Recorded data below:

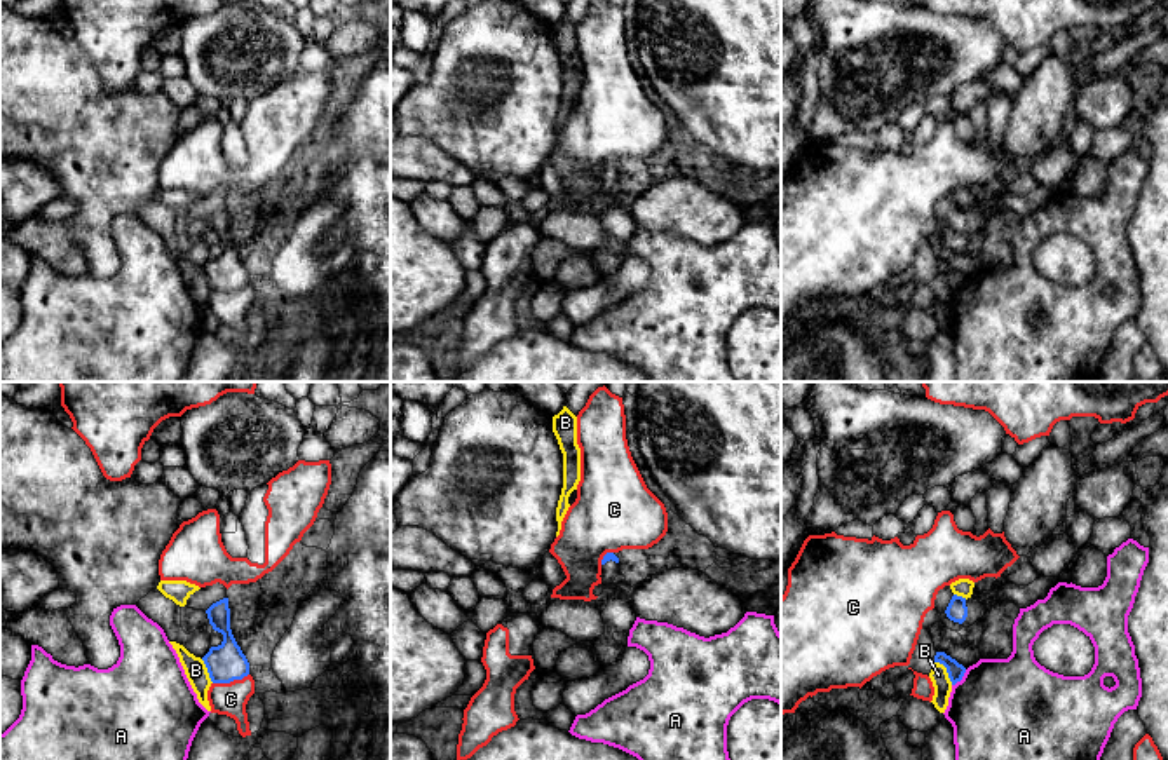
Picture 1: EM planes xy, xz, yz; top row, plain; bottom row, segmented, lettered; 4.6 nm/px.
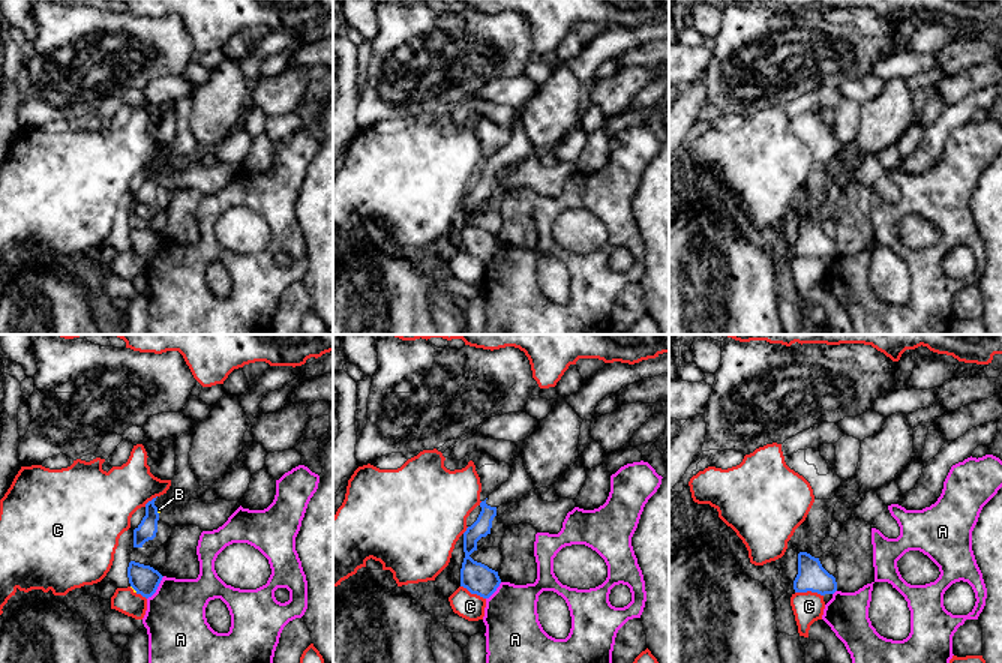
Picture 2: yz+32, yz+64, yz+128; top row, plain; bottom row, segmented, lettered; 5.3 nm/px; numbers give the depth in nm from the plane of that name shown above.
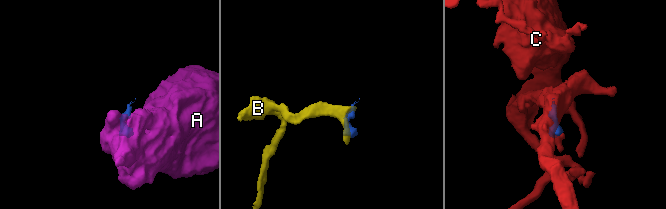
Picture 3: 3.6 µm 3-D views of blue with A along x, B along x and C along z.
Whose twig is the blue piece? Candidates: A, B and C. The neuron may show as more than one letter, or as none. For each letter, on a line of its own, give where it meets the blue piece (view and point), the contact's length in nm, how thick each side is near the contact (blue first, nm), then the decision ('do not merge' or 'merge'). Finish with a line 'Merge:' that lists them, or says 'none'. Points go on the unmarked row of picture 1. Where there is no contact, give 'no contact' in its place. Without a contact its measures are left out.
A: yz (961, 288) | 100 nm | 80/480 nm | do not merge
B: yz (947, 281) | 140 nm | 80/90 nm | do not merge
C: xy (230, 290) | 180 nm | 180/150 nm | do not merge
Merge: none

End of Recorded data.
Recorded data below:

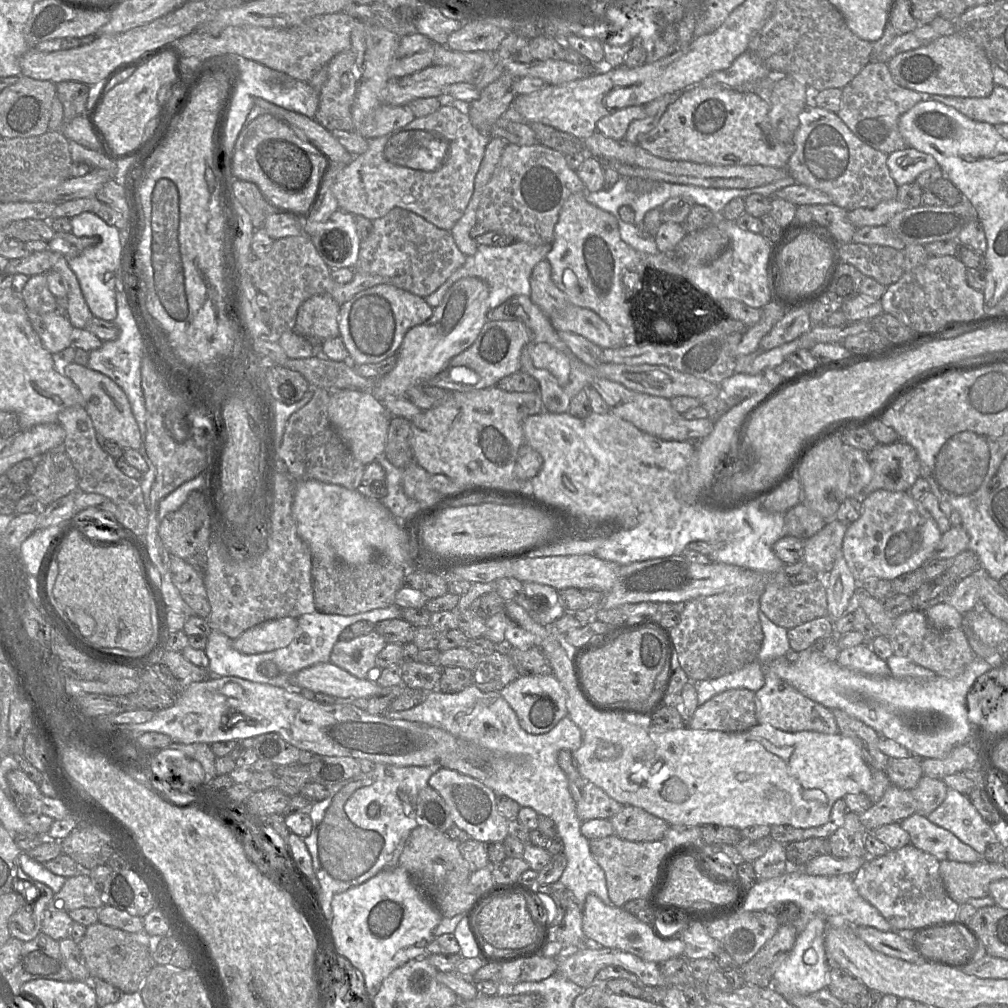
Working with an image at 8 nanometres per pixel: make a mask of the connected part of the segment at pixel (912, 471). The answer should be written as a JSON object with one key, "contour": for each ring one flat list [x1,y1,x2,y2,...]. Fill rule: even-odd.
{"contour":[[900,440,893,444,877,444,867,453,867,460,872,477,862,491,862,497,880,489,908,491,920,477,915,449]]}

End of Recorded data.
Recorded data below:

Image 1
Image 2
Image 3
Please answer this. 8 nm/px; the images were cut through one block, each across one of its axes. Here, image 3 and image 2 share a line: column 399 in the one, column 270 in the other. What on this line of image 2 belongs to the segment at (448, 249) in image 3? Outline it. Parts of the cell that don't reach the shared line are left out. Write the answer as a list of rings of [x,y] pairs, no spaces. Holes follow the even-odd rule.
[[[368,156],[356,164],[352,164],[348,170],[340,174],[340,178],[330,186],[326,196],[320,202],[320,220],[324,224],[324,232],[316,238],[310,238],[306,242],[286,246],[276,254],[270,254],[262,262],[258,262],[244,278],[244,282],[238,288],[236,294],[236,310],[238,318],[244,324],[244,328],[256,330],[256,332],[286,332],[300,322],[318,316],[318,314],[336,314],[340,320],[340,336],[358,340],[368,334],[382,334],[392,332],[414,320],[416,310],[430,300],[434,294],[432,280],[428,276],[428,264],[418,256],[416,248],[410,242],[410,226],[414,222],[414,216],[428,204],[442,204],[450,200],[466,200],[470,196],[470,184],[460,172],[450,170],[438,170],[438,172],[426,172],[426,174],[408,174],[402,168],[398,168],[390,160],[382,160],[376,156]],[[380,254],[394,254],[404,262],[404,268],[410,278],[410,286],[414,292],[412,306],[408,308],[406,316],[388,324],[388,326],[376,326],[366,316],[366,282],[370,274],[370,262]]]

End of Recorded data.

▶ [Exercise] From the line containing "Picture 1: EM" through the line containing "Picture 3: 3.6", copy every line above exactly, without pictures.

▶ [Answer section]
Picture 1: EM planes xy, xz, yz; top row, plain; bottom row, segmented, lettered; 4.6 nm/px.
Picture 2: yz+32, yz+64, yz+128; top row, plain; bottom row, segmented, lettered; 5.3 nm/px; numbers give the depth in nm from the plane of that name shown above.
Picture 3: 3.6 µm 3-D views of blue with A along x, B along x and C along z.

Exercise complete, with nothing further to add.